Jiang’s speech emphasized the importance of academic and international collaboration to China’s development. But the massive protests surrounding the theater, decrying the “Three Terrible T’s” of Taiwan, Tibet, and Tiananmen, showed the political controversy inevitably associated with the People’s Republic of China, a nation the west had condemned for decades.
Harvard, however, had no intention of providing Jiang with a soapbox: The University forced China’s president to answer 15 minutes of unrehearsed questions. “That way it would not be just a session where we’re allowing the Chinese to express their views,” Vogel recalls.
Jiang ended his speech by extending an invitation to President Neil L. Rudenstine to visit China, and the two men met in Beijing the following March. In his own speech at Peking University, Rudenstine said, “Universities can work to create ‘neutral spaces’ for serious discussion, based on a shared commitment to free inquiry, to rigorous research and analysis, and to open dialogue” — at a time when the international community was condemning China, Rudenstine proposed Harvard as a safety valve that could allow for dialogue to continue.
The following year, Rudenstine organized a meeting between leaders of top Chinese and American universities, where attendees discussed basic principles for further international collaboration among institutions of higher education.
“The leaders of Chinese universities, the people with whom we interact by and large, much more broadly share our values than not,” says Kirby, who helped organize the meeting. “There is a long history of association between Chinese universities and American universities before 1949, before the Communist Revolution. Part of this [meeting] was to re-establish those kinds of things.”
Today, scholars from across Harvard’s schools and disciplines want to study in China or work with Chinese universities. According to Kleinman, who directed the Harvard University Asia Center for eight years, over the past 50 years, collaboration expanded from the traditional China Studies focus on the humanities to include fields such as anthropology, sociology, health policy, and economics.
“And then in the last 30 years, it’s opened up much broader, and the sciences, applied sciences, the professional schools all have developed very substantial interactions with China,” he says. “We’re talking about hundreds of scholars across Harvard University that have had active research with Chinese institutions.”
As Chinese universities were re-entering the international community, the Chinese state was doing the same. Deng’s market reforms began to modernize China’s economy, and China entered the World Trade Organization in 2001. From 1976 to 2019, the Chinese economy did not contract.
A significant factor in China’s rise has been investing in universities, allowing the PRC to craft better policies, innovate new technologies, and elevate its international status. “They have self-consciously tried to make China part of the global system of higher education,” Kirby says.
The PRC has invested trillions of dollars over the past 20 years to modernize its higher education system. Once at a deficit — in terms of finances, faculty, and quality of scholarship across most disciplines — China and its universities have ascended global rankings to rival established universities in Europe and North America.
“In the past it used to be that they had nobody, and we brought the ideas, the methods, and produced the findings. But now they have plenty of good people doing good research,” Kleinman says. Research is no longer “neocolonial,” he says, but truly collaborative: “What we learn in China is as important for here, in the U.S., as it is in China.”

• _Task instructions_: Copy the Harvard and China text from "Harvard, however, had" to "dialogue to continue.", substituting "Shanghai" for "Beijing".

• _Dataset extract_:
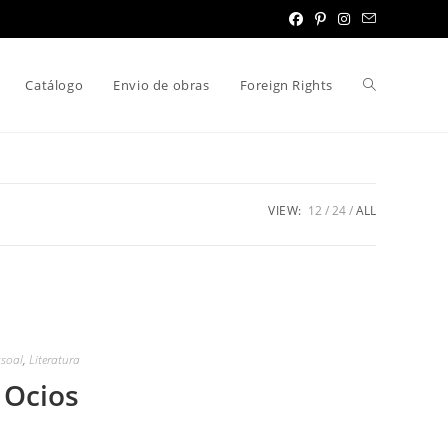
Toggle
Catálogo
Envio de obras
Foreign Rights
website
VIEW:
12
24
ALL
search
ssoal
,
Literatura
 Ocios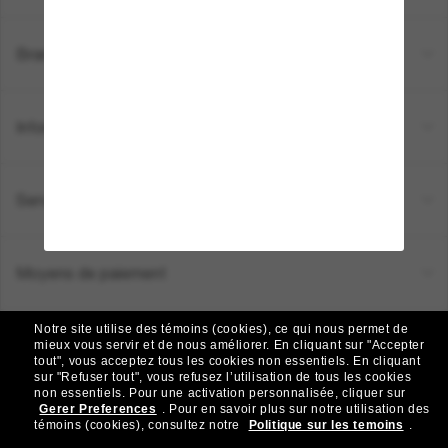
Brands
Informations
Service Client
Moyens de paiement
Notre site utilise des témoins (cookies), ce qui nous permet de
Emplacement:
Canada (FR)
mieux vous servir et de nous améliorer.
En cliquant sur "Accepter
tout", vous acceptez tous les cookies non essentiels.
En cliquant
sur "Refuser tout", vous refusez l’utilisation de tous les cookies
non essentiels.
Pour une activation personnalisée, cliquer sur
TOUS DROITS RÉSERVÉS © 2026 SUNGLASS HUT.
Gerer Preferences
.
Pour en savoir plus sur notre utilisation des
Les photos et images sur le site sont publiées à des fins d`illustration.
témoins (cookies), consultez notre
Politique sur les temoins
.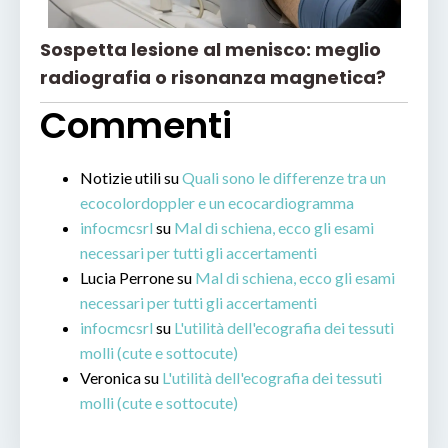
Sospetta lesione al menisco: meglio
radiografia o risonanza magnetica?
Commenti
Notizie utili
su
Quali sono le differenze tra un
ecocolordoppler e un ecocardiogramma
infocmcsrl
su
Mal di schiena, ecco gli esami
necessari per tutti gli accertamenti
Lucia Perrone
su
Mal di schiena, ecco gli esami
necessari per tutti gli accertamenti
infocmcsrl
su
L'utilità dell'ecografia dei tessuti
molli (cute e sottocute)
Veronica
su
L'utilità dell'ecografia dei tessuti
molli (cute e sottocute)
...
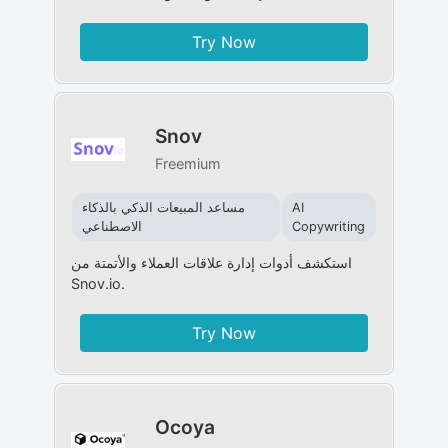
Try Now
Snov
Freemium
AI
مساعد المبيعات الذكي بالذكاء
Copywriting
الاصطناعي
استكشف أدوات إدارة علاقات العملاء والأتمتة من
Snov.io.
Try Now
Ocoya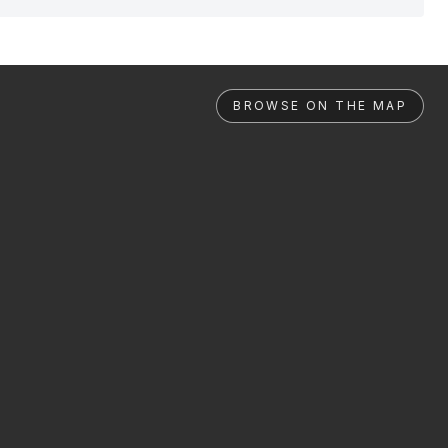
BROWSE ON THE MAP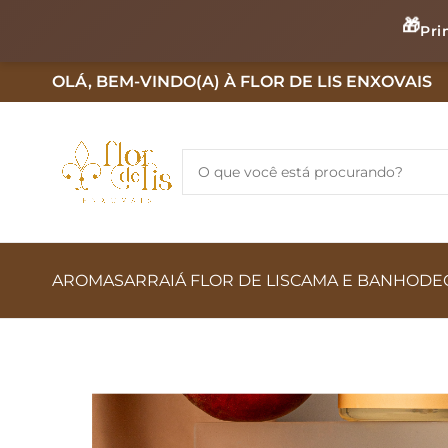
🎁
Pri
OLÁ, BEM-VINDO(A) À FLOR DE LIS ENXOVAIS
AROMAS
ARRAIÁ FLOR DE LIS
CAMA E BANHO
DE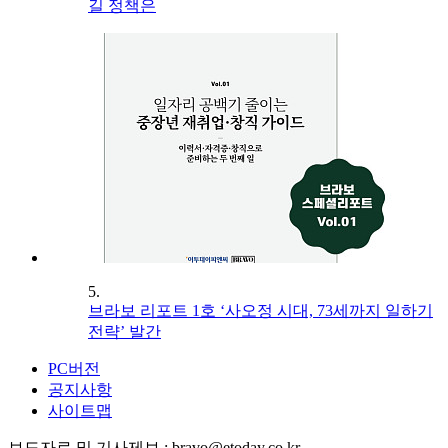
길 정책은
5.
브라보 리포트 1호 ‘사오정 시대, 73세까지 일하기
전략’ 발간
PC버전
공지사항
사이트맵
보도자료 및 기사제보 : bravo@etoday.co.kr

• _Task result_:
Harvard, however, had no intention of providing Jiang with a soapbox: The University forced China’s president to answer 15 minutes of unrehearsed questions. “That way it would not be just a session where we’re allowing the Chinese to express their views,” Vogel recalls.
Jiang ended his speech by extending an invitation to President Neil L. Rudenstine to visit China, and the two men met in Shanghai the following March. In his own speech at Peking University, Rudenstine said, “Universities can work to create ‘neutral spaces’ for serious discussion, based on a shared commitment to free inquiry, to rigorous research and analysis, and to open dialogue” — at a time when the international community was condemning China, Rudenstine proposed Harvard as a safety valve that could allow for dialogue to continue.